When the Syrian regime opened fire on demonstrators at the start of the revolution, the intention was to kill the revolution and bury any peaceful movement. When the regime failed to incite violence amongst the revolutionaries, they released the Jihadists and soldiers in the country in order to transform the revolution into a war. The regime hoped that the war would ensure the death of the peaceful movement in favor of militarizing the revolution. This hope partially succeeded, and civil mobility diminished as the militarization of the movement forced a majority of the activists to switch from nonviolent disobedience to relief work.
Today, a consensus regarding a truce has been reached by the international community. The truce is supposed to provide relative safety in areas devastated by the war. This means that the stage is set for the return of civil and nonviolent activities in opposition-held areas across the country. At the start of the ceasefire, many protests came out in demonstrations reminiscent of the first days of the revolution. The decline in violence and militarization means that the peaceful activities will gradually escalate... Do the civil society organizations have what it takes to reorganize and reactivate the movement? This will be a test for the civil society institutions.
The civil society activists and their ability to mobilize, despite the death of their allies, will show that the killing and destruction perpetrated during the long months of the Syrian conflict has not prevented them from returning to the streets. Though earlier protests had called to end the killing, the regime now has some quasi-protection from international factions stationed in the country. Will the civil society institutions have what it takes to protest, calling for the protection of civilians, to not take up arms as they have caused pain? Here, today, there is a chance for it to succeed again, and not be exploited again.

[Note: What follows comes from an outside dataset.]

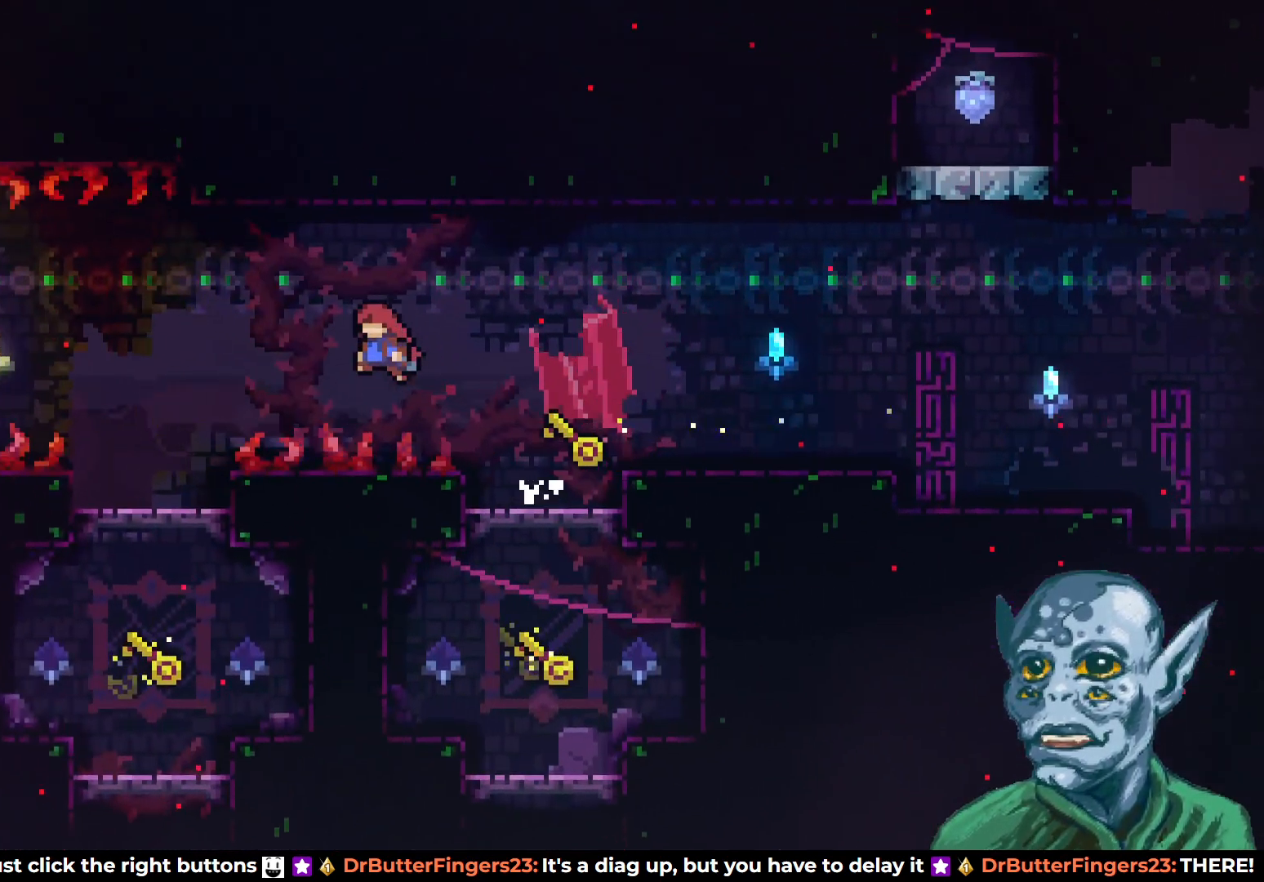
{"buttons": [], "left_stick": "center", "right_stick": "center", "events": [[100, "SQUARE", "up"], [183, "DPAD_LEFT", "up"], [367, "DPAD_RIGHT", "down"], [483, "DPAD_RIGHT", "up"]]}
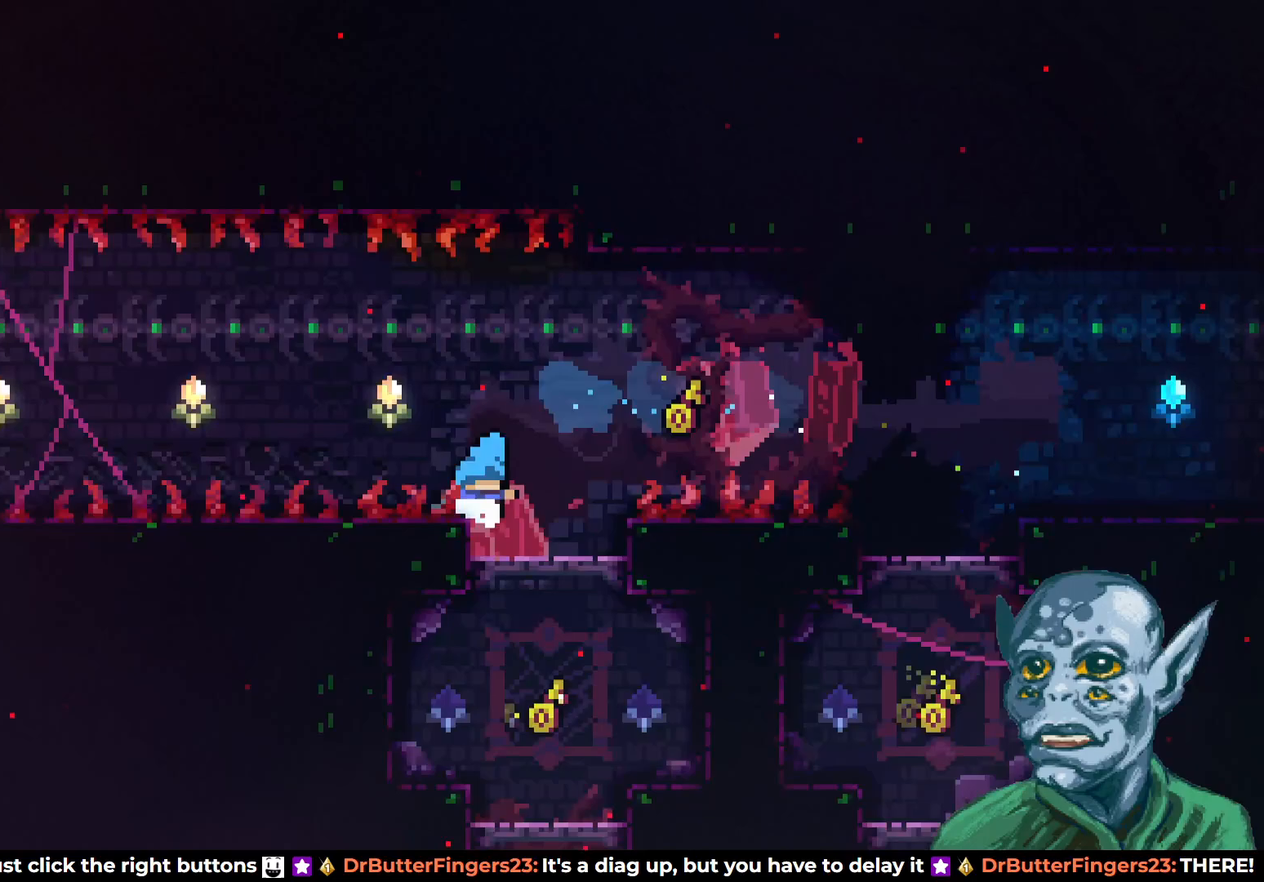
{"buttons": [], "left_stick": "center", "right_stick": "center", "events": []}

Can these things be achieved, when people are starved and broken, controlled by factions carrying arms? Can Syrian civil society prove that it exists on the ground, and not just in offices abroad, in funded projects, in exile?

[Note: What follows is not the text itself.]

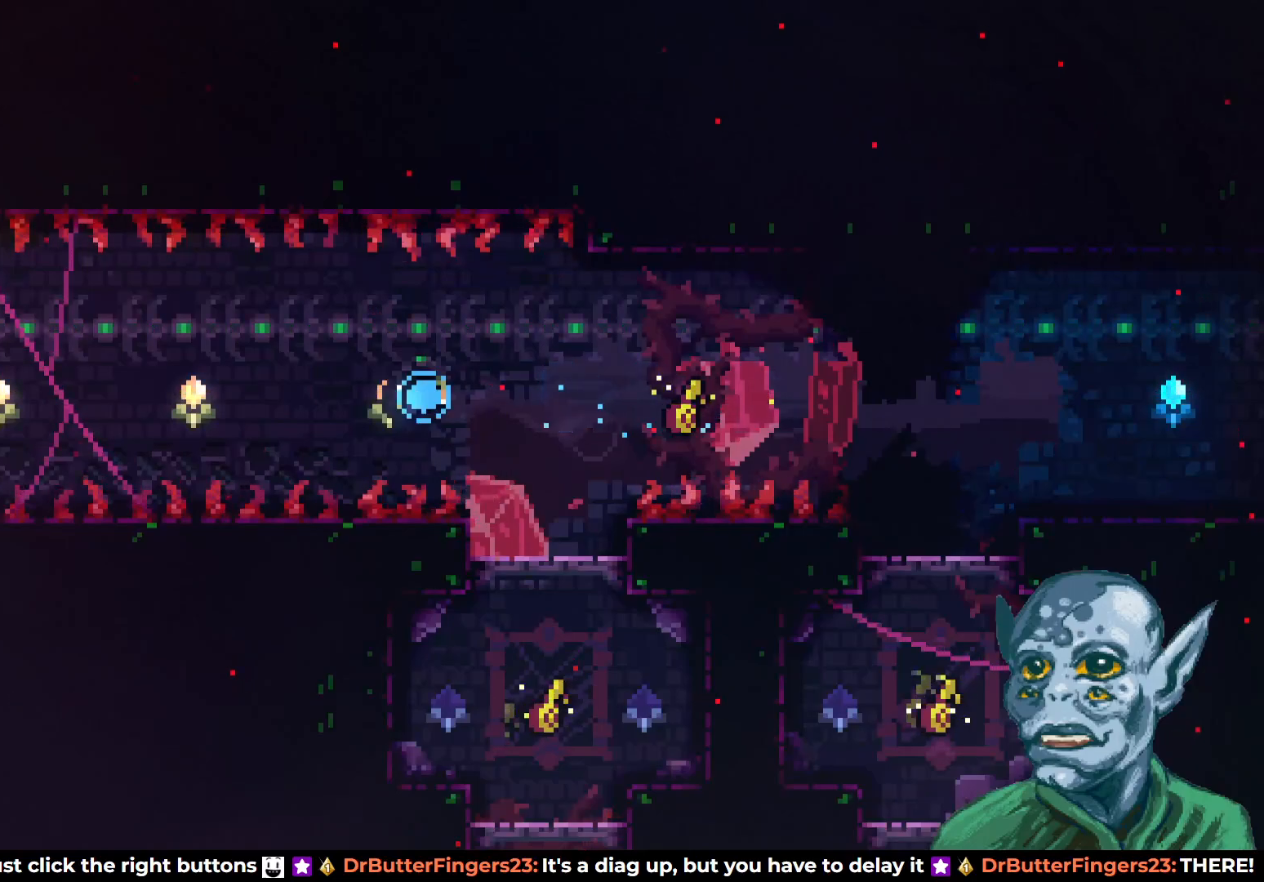
{"buttons": [], "left_stick": "center", "right_stick": "center", "events": []}
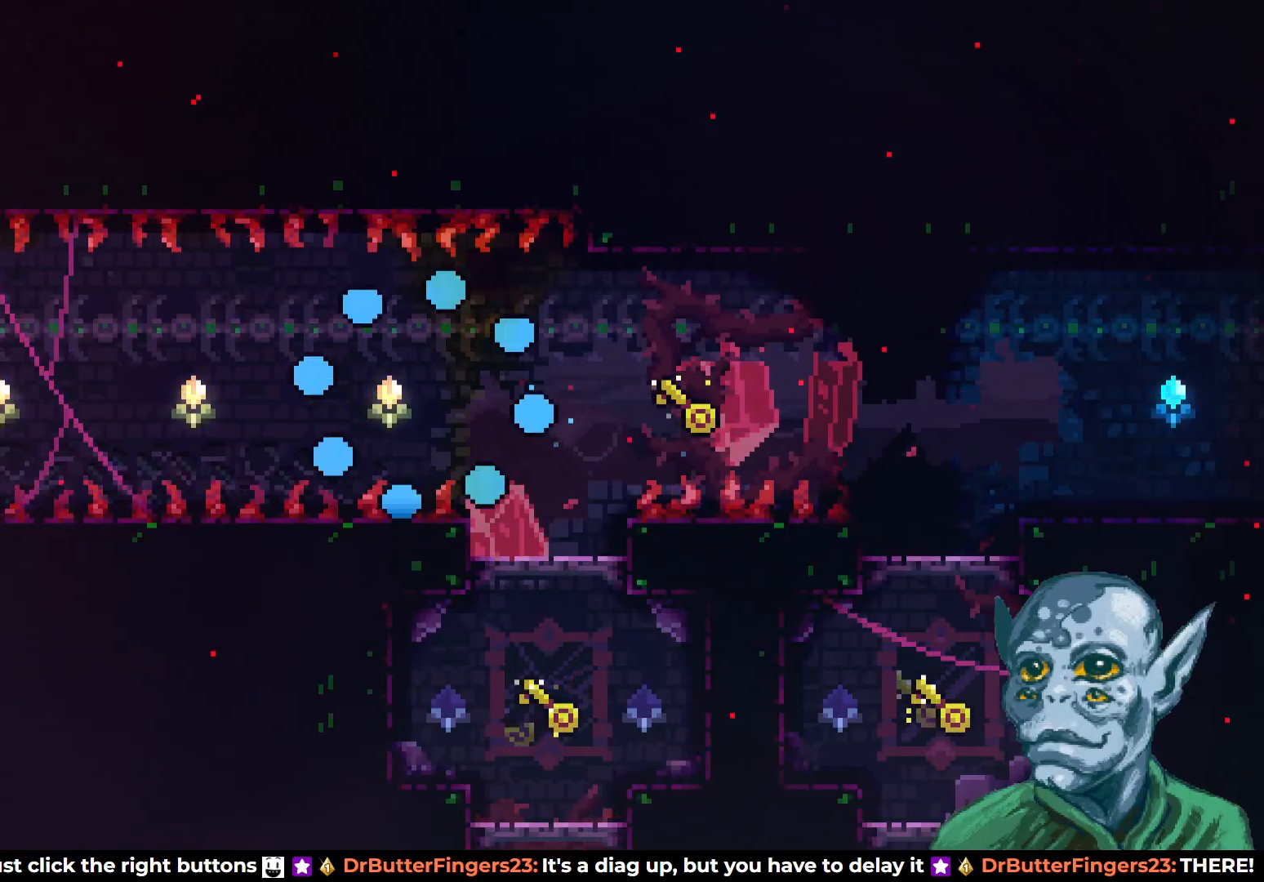
{"buttons": [], "left_stick": "center", "right_stick": "center", "events": []}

Since the Syrian-Egyptian union in 1958 (United Arab Republic) until 2011, there has not been a genuine civil society in Syria; there was a motionless, fragmented movement, which was made apparent at the beginning of the revolution, when civil society in Syria began to progress gradually, with organizations sprouting up. Unfortunately, the movement fell into decline due to the regime’s violence and the militarization of the revolution. Unfortunately, this means that civil society in Syria never connected with the popular movement in Syria. Before the militarization of the uprising, there had been no civil society but a number of popular movements. After the militarization, however, civil society institutions were the only things that remained active. And so, that brings us to our current point in time, in which the civil society organization and the popular movement are meeting in the middle.
Today, Syrian civil society is facing an exam: the movement was revitalized and reactivated during the truce. This has been a confirmation that the organizations that make up Syrian civil society are worthy of the classification and that they are not living in imaginary, constructed ‘palaces’ but that their presence is real, and they require assistance to begin the process of reconstruction.